_TASK DIRECTIONS_
Every line below that includes "measured" counts toward the total. Report that total alone.

_SUPPLIED RECORDS_
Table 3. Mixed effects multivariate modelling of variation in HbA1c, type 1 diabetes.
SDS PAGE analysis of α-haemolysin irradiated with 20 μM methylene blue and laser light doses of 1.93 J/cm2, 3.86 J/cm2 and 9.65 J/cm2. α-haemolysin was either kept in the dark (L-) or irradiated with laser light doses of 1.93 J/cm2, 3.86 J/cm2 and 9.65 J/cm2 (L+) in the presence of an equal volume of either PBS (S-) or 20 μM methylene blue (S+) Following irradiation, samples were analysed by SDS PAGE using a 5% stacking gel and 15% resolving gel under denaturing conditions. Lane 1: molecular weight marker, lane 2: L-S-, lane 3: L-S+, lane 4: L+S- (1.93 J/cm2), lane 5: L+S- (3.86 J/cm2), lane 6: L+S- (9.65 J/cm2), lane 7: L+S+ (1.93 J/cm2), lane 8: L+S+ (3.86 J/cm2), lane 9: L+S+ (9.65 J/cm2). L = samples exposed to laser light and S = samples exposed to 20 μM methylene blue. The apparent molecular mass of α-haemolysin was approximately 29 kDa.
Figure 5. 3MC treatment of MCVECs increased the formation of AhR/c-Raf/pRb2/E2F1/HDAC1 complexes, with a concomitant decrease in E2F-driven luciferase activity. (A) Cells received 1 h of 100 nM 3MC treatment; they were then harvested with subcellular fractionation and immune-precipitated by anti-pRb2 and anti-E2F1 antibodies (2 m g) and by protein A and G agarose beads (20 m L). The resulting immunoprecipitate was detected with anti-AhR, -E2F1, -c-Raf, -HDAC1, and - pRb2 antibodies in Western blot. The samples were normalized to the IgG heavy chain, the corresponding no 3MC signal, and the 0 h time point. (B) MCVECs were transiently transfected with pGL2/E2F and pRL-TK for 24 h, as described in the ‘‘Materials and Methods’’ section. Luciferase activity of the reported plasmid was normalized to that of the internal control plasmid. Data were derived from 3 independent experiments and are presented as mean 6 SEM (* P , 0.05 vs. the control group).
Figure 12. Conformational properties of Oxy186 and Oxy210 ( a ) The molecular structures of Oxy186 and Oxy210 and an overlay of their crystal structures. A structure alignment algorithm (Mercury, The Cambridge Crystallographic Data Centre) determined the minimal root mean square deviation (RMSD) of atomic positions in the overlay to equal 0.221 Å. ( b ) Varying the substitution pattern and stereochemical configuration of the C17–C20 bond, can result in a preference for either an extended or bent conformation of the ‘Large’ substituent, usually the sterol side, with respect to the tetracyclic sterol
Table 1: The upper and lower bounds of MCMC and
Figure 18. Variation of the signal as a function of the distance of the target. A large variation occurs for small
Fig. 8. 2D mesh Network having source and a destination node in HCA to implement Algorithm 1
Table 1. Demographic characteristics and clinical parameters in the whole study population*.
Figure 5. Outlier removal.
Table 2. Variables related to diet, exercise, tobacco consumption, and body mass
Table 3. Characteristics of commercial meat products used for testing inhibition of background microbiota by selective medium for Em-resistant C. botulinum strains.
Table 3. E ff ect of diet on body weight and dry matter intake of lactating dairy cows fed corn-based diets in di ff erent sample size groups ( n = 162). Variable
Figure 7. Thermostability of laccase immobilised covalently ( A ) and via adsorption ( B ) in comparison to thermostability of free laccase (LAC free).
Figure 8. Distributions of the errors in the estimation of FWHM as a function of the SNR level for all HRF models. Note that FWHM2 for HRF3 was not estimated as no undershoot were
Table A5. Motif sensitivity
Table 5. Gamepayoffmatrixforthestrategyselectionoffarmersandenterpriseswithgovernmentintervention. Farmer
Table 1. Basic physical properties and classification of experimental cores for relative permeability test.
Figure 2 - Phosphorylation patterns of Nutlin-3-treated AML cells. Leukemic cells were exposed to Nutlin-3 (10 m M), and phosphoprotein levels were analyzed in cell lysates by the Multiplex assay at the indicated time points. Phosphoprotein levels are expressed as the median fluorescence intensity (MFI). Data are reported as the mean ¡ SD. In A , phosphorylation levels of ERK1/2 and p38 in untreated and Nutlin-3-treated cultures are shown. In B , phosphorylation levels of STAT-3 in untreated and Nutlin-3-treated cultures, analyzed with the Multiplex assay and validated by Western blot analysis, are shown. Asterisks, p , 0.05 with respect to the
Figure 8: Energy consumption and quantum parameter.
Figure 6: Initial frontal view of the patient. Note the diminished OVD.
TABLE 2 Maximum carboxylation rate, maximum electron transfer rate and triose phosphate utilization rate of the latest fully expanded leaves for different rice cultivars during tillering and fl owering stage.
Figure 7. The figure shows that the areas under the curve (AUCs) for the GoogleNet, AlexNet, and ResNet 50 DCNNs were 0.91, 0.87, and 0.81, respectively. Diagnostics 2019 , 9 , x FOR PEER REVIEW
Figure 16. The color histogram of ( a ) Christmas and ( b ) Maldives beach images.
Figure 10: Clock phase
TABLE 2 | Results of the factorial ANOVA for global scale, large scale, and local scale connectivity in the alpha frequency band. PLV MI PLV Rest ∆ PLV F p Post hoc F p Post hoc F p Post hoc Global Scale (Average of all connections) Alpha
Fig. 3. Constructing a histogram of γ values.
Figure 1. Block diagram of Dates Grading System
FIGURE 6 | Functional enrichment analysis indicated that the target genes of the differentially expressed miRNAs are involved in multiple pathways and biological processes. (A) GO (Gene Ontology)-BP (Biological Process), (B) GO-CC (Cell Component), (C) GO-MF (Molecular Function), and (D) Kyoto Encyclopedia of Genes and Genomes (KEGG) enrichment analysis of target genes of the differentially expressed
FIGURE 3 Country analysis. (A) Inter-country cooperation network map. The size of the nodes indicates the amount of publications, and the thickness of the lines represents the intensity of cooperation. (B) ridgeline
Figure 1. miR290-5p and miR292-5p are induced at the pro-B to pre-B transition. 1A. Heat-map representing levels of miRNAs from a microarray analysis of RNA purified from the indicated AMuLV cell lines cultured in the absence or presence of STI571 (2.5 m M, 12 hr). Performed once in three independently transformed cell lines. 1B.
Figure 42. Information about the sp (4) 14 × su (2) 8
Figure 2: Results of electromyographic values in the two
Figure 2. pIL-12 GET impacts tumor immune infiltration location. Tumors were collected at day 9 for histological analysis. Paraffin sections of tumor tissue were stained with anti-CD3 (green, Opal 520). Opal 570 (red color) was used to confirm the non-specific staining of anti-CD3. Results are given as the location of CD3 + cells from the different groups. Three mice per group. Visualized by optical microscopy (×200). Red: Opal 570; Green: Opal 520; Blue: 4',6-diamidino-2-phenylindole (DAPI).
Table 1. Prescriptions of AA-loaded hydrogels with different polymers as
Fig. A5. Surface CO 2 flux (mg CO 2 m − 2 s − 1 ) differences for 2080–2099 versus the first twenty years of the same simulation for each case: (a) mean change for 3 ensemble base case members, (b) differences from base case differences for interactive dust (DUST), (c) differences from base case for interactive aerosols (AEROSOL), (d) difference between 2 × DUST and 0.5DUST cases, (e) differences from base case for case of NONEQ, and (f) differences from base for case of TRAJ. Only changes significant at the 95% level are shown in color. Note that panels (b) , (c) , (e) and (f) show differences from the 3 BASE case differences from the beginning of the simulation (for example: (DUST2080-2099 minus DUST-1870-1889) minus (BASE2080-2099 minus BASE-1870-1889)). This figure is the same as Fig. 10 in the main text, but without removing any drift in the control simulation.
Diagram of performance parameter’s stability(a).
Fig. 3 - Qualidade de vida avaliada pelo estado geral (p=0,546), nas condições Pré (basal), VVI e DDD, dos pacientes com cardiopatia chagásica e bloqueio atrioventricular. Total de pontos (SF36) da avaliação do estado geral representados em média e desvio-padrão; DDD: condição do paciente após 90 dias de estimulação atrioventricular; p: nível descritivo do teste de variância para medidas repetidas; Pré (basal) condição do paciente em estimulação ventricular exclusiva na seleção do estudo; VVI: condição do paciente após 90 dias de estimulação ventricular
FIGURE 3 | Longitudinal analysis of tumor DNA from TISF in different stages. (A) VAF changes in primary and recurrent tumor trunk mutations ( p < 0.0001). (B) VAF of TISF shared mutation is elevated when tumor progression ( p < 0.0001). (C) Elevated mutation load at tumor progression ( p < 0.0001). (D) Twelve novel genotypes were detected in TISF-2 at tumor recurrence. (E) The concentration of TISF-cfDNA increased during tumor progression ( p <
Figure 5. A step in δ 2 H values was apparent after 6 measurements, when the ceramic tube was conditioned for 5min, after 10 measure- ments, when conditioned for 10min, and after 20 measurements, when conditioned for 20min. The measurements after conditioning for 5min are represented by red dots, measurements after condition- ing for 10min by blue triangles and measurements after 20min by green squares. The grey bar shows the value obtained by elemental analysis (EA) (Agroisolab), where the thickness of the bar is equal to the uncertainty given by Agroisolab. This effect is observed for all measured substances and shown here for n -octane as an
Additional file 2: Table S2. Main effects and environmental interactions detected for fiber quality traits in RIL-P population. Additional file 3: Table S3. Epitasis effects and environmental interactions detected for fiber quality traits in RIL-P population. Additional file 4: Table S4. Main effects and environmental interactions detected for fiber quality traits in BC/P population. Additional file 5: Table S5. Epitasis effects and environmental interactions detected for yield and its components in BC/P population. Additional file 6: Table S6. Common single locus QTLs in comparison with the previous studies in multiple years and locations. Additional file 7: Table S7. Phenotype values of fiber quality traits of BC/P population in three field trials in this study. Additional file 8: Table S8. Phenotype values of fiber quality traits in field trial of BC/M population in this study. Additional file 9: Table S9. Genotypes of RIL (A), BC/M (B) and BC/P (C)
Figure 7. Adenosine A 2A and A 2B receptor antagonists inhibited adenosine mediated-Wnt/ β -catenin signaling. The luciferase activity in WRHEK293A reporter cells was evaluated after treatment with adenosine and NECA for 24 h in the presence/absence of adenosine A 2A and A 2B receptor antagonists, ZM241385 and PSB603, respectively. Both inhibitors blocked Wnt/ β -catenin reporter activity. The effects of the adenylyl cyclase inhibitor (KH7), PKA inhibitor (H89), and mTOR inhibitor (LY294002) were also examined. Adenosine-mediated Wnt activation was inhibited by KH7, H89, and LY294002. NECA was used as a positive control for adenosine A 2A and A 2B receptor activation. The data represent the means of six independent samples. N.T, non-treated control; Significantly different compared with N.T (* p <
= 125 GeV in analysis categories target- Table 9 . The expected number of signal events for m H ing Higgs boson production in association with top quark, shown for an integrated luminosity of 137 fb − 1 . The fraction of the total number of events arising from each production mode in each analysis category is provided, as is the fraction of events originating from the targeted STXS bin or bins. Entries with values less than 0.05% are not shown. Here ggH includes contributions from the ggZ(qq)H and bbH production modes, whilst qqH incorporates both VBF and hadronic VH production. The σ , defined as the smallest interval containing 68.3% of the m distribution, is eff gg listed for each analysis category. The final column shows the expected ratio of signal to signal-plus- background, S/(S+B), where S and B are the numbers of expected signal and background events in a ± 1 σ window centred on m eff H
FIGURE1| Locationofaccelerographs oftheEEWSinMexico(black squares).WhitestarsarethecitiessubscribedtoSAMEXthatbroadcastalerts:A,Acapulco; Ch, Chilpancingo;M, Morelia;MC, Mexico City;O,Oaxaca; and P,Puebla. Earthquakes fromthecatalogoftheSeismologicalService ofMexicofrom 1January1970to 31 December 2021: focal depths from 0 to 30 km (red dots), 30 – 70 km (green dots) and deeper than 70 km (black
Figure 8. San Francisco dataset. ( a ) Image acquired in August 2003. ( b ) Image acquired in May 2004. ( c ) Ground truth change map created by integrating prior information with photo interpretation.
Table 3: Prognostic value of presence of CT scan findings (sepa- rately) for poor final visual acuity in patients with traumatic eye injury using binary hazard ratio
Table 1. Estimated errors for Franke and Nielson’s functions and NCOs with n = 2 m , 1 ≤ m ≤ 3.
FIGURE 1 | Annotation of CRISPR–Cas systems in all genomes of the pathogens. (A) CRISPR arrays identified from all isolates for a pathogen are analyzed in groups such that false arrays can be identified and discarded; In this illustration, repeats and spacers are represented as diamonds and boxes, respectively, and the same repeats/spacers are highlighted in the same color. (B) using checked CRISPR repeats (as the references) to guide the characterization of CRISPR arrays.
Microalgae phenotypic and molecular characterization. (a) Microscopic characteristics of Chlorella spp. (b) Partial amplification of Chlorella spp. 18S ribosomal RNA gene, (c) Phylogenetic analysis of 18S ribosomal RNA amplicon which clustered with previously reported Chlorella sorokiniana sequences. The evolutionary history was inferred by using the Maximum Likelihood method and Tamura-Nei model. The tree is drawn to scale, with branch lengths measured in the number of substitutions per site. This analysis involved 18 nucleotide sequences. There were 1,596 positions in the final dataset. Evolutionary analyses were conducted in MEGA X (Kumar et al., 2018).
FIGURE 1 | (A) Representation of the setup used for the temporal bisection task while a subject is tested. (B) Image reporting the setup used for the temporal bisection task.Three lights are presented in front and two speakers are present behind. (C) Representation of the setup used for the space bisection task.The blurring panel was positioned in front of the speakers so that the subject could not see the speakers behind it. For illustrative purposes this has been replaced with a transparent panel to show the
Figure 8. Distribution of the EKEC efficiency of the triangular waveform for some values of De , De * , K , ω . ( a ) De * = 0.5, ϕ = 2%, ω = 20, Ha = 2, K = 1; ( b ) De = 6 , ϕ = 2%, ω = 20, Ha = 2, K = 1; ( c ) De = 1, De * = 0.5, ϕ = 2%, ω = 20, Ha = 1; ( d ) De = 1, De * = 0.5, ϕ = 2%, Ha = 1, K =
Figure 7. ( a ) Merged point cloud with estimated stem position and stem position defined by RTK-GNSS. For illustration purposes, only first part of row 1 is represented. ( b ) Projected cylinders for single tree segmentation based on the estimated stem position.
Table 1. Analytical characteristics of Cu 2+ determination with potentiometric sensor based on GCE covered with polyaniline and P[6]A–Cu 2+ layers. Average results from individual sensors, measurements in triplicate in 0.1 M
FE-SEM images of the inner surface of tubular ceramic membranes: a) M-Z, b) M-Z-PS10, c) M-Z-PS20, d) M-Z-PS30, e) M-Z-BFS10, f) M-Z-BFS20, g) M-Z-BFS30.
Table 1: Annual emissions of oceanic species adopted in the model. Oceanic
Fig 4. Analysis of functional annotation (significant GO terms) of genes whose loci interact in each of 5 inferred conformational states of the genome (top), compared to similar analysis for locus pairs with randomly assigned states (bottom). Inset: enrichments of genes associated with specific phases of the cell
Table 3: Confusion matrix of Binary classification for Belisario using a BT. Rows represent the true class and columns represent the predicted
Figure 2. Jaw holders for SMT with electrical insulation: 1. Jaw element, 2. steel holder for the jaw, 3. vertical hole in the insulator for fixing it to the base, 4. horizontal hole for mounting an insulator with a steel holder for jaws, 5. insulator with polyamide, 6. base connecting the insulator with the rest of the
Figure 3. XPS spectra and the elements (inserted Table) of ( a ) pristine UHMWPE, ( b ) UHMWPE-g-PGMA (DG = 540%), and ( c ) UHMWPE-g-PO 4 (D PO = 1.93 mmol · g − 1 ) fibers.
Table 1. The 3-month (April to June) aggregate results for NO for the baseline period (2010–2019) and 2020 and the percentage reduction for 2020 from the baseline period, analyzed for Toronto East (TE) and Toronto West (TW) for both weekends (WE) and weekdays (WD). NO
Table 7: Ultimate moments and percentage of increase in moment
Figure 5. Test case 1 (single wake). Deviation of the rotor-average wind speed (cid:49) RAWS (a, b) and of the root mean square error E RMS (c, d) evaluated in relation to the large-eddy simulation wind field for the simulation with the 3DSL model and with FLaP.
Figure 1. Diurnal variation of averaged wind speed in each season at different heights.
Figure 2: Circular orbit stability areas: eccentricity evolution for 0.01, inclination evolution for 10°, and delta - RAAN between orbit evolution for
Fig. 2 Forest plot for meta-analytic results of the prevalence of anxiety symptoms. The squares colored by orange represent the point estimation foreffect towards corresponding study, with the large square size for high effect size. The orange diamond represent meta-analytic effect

_EXERCISE RESPONSE_
2